2) Unitary Development Plans (UDPs)

Local councils can only make planning decisions in line with their UDP policies or else see their decisions overturned on appeal. To use the planning law to prevent undesirable concentrations of late night activity, local authorities must establish new policies in their UDP, which must then go to public inquiry. A dynamic late night economy requires a more flexible and dynamic response than is available through the planning policy process. Many A3 uses have been granted in the past on the basis that their hours could be controlled through licensing. Unless these existing premises are required to seek a new planning permission (which is inconceivable), the authority will have no ability to prevent a significant increase in late night drinking from these premises in areas that already face significant crime and disorder issues.

Case Study: Westminster City Council is currently updating its UDP, which is being considered by a planning inquiry. In line with Government suggestions it is designating stress areas where it believes there is already too great a concentration of late night licenses. One of the principal objectors to this policy is the licensed trade, which is arguing in its submission that these are matters for licensing rather than planning policy!

3) Planning Enforcement

The powers to enforce against planning breaches are far weaker than in breaches of license conditions. If a premises changes use without planning permission, for example by changing from a shop into a bar, the local authority can serve a notice on the owner. But the premises may trade quite lawfully nevertheless. The notice can be appealed, or the premises can seek retrospective planning permission and then appeal a refusal to issue consent. By playing the system it is perfectly possible for premises to stay in business for eighteen months before the process reaches its conclusion, trading lawfully all the while. Under the new Licensing Bill, such a premises would also be entitled to a 24-hour license regardless of the planning position.

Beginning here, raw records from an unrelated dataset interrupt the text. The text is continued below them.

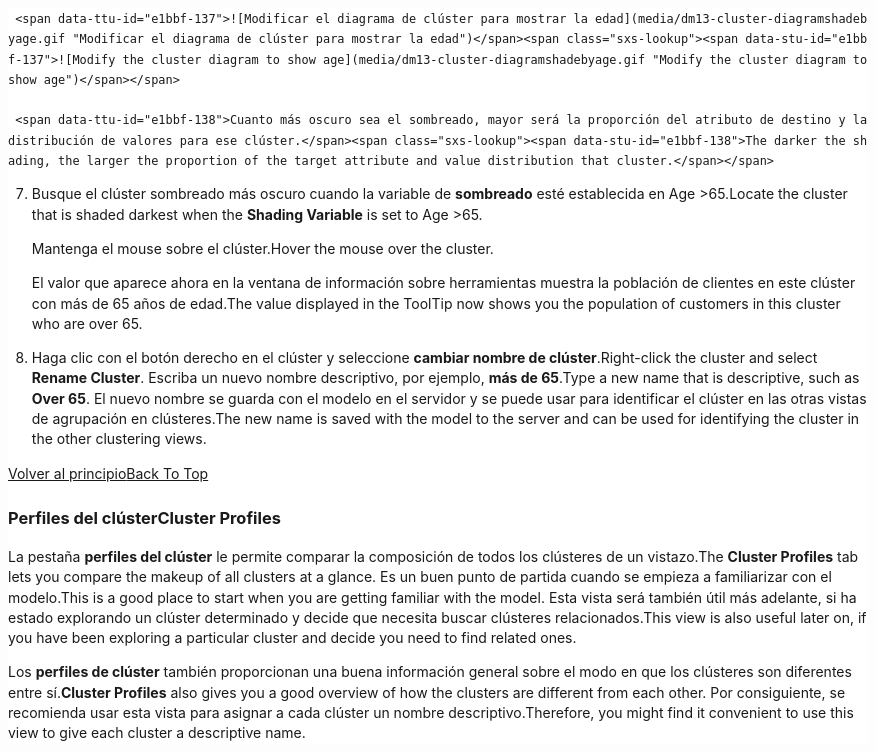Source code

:      <span data-ttu-id="e1bbf-137">![Modificar el diagrama de clúster para mostrar la edad](media/dm13-cluster-diagramshadebyage.gif "Modificar el diagrama de clúster para mostrar la edad")</span><span class="sxs-lookup"><span data-stu-id="e1bbf-137">![Modify the cluster diagram to show age](media/dm13-cluster-diagramshadebyage.gif "Modify the cluster diagram to show age")</span></span>  
  
     <span data-ttu-id="e1bbf-138">Cuanto más oscuro sea el sombreado, mayor será la proporción del atributo de destino y la distribución de valores para ese clúster.</span><span class="sxs-lookup"><span data-stu-id="e1bbf-138">The darker the shading, the larger the proportion of the target attribute and value distribution that cluster.</span></span>  
  
7.  <span data-ttu-id="e1bbf-139">Busque el clúster sombreado más oscuro cuando la variable de **sombreado** esté establecida en Age >65.</span><span class="sxs-lookup"><span data-stu-id="e1bbf-139">Locate the cluster that is shaded darkest when the **Shading Variable** is set to Age >65.</span></span>  
  
     <span data-ttu-id="e1bbf-140">Mantenga el mouse sobre el clúster.</span><span class="sxs-lookup"><span data-stu-id="e1bbf-140">Hover the mouse over the cluster.</span></span>  
  
     <span data-ttu-id="e1bbf-141">El valor que aparece ahora en la ventana de información sobre herramientas muestra la población de clientes en este clúster con más de 65 años de edad.</span><span class="sxs-lookup"><span data-stu-id="e1bbf-141">The value displayed in the ToolTip now shows you the population of customers in this cluster who are over 65.</span></span>  
  
8.  <span data-ttu-id="e1bbf-142">Haga clic con el botón derecho en el clúster y seleccione **cambiar nombre de clúster**.</span><span class="sxs-lookup"><span data-stu-id="e1bbf-142">Right-click the cluster and select **Rename Cluster**.</span></span> <span data-ttu-id="e1bbf-143">Escriba un nuevo nombre descriptivo, por ejemplo, **más de 65**.</span><span class="sxs-lookup"><span data-stu-id="e1bbf-143">Type a new name that is descriptive, such as **Over 65**.</span></span> <span data-ttu-id="e1bbf-144">El nuevo nombre se guarda con el modelo en el servidor y se puede usar para identificar el clúster en las otras vistas de agrupación en clústeres.</span><span class="sxs-lookup"><span data-stu-id="e1bbf-144">The new name is saved with the model to the server and can be used for identifying the cluster in the other clustering views.</span></span>  
  
 [<span data-ttu-id="e1bbf-145">Volver al principio</span><span class="sxs-lookup"><span data-stu-id="e1bbf-145">Back To Top</span></span>](#BKMK_Tabs)  
  
###  <a name="cluster-profiles"></a><a name="BKMK_ClusterProfiles"></a><span data-ttu-id="e1bbf-146">Perfiles del clúster</span><span class="sxs-lookup"><span data-stu-id="e1bbf-146">Cluster Profiles</span></span>  
 <span data-ttu-id="e1bbf-147">La pestaña **perfiles del clúster** le permite comparar la composición de todos los clústeres de un vistazo.</span><span class="sxs-lookup"><span data-stu-id="e1bbf-147">The **Cluster Profiles** tab lets you compare the makeup of all clusters at a glance.</span></span> <span data-ttu-id="e1bbf-148">Es un buen punto de partida cuando se empieza a familiarizar con el modelo.</span><span class="sxs-lookup"><span data-stu-id="e1bbf-148">This is a good place to start when you are getting familiar with the model.</span></span> <span data-ttu-id="e1bbf-149">Esta vista será también útil más adelante, si ha estado explorando un clúster determinado y decide que necesita buscar clústeres relacionados.</span><span class="sxs-lookup"><span data-stu-id="e1bbf-149">This view is also useful later on, if you have been exploring a particular cluster and decide you need to find related ones.</span></span>  
  
 <span data-ttu-id="e1bbf-150">Los **perfiles de clúster** también proporcionan una buena información general sobre el modo en que los clústeres son diferentes entre sí.</span><span class="sxs-lookup"><span data-stu-id="e1bbf-150">**Cluster Profiles** also gives you a good overview of how the clusters are different from each other.</span></span> <span data-ttu-id="e1bbf-151">Por consiguiente, se recomienda usar esta vista para asignar a cada clúster un nombre descriptivo.</span><span class="sxs-lookup"><span data-stu-id="e1bbf-151">Therefore, you might find it convenient to use this view to give each cluster a descriptive name.</span></span>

Case study: a Class A1 retail premises in Soho began operating in breach of planning control as a Class A3 cafe/restaurant in 1998. Following warnings from the planning enforcement team the business closed down. The A3 use then later reopened under new owners but again closed promptly following threats of enforcement action. When it reopened a third time under yet more new owners in January 2000, these owners said they proposed to bring the operation within a sandwich bar use which would fall within the lawful Class A1 use. They submitted an application for a Certificate of Lawfulness for a Proposed Use in order to establish beyond doubt that what they proposed would constitute an Al use. After some negotiation a Certificate was issued. However they did not operate in accordance with the certificate but continued to operate as a Class A3 cafe/restaurant. When threatened with the issue of an enforcement notice they submitted applications to keep the cafe/restaurant use and for tables and chairs outside the premises. The applications were refused and authority to issue enforcement notices against both matters was obtained at the same time. The owners appealed however and a decision is expected in December this year. Despite enforcement action, for the greater part of the period 1998 to date the unauthorised use has traded in breach of planning control.

Conclusion

It will be seen that planning legislation alone currently provides little protection for authorities seeking to manage the late night economy. Until there is a change in Use Classes Orders to categorise bars and nightclubs as a use in their own right separate from restaurants and other entertainment uses, and without far more effective enforcement powers, local authorities must be able to rely on a cumulative impact policy as part of its local licensing statement to ensure safe and attractive town centres. Even then, planning will only provide controls over new premises in new locations rather than the thousands of existing premises to which new licensing hours will apply.